Soon a wedding procession made its way into the valley. The celebration was for one of the tribe’s vassals—a habitual divorcer and marrier who had decided this time to take a beautiful mulatta, choosing to savor the taste of Tuareg blood mixed with the heat of Africans.
The entertainment now began with the secondary formations.
Two sleek riders from the western line went first, then two set off opposite them from the east. They met beside the dance arena and galloped off to a torrent of ululations.
Ukhayyad got ready. Beside him gleamed one of the vassal youths, crowned with a Tagolmost turban and girthed with a shiny leather belt. He sat on an elaborately decorated saddle that rested firmly on the back of an elegant gray Mahri camel. This youth would accompany him as he went across the field.
The two approaching men from the other side drew near. The youth sidled his camel up to the piebald Mahri. “It’s my proud honor to escort you today.” He smiled. “There’s no purebred like your piebald throughout the whole desert.” An eye winked behind thick blue fabric. The gesture unnerved Ukhayyad. He saw nothing sincere in the eyes of his companion.
They began to move.
They paced in unison, with firm, arrogant strides, pushing the other camel on, moving in harmony. In the short space that separated the emptiness stretching to the west from the singing circle in the middle, Ukhayyad experienced a lifetime of happiness.

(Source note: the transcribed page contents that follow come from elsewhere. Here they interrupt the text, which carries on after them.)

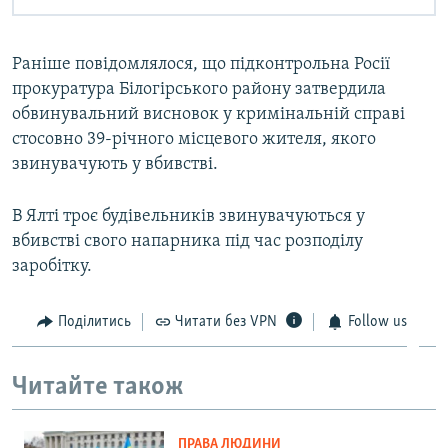
Раніше повідомлялося, що підконтрольна Росії
прокуратура Білогірського району затвердила
обвинувальний висновок у кримінальній справі
стосовно 39-річного місцевого жителя, якого
звинувачують у вбивстві.
В Ялті троє будівельників звинувачуються у
вбивстві свого напарника під час розподілу
заробітку.
Поділитись
Читати без VPN
Follow us
Читайте також
ПРАВА ЛЮДИНИ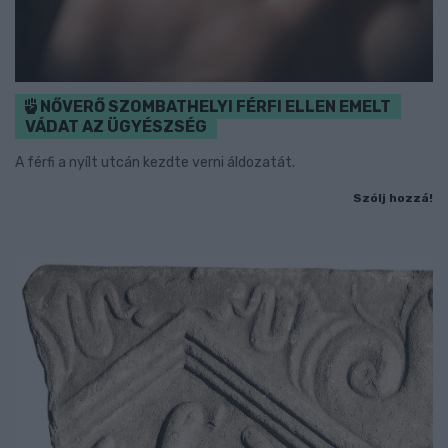
NŐVERŐ SZOMBATHELYI FÉRFI ELLEN EMELT
VÁDAT AZ ÜGYÉSZSÉG
A férfi a nyílt utcán kezdte verni áldozatát.
Szólj hozzá!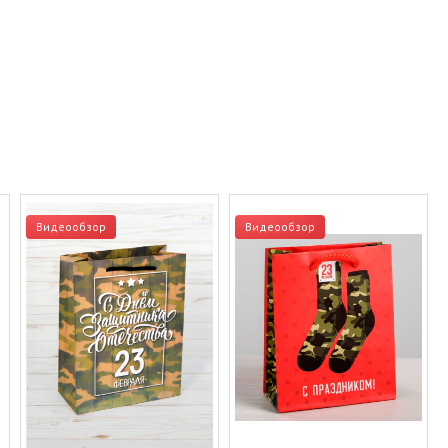
Видеообзор
Видеообзор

The two thoroughbreds moved in unison, their approach slow and balanced. Ukhayyad felt that he was flying on wings in the air, his heart nearly bursting from the enchantment, anxiety, and hidden joy of the moment. Possessed by the music, he lived as hostage to the dance, its passion, and mysterious longing. He guessed that the magnificent piebald shared these same wrench- ing sensations as they went along to the circle, though he could not say how.
He awoke from the dream to find his partner had swaggered off to the east, toward the line of riders. For his part, the piebald had veered instead to the left, and turned back upon the dancing arena. The girls in the circle laughed among them- selves. Mortified, Ukhayyad took the enchanted whip into hand, hoping to drive the camel back into formation. But as soon as the piebald felt the blow of the whip on his skin, he went mad. Instead of moving toward the right or rejoining his partner, he kicked at the circle of girls, then lost his mind altogether. Ukhayyad whipped his flanks again, but the beast’s madness only grew fiercer. He rushed directly into the women’s circle, smashing a handsome drum covered with gazelle skin. The women scattered and the singing came to a halt. Then all was commotion. Ukhayyad pulled the reins until the neck of the mad thoroughbred arched backwards between his legs. But even reining him like that did not stop his frenzied motion across the dance arena. He continued to kick at everything in his path, frothing at the mouth and champing wildly at the bit.
Froth began to fly all over the women in gleaming sprays. Then a throng of strong men on foot hurried over and caught him in ropes. The piebald struggled against them too, so that they were forced to knock him down.
Together, Ukhayyad and the piebald were thrown to the ground on the dance arena.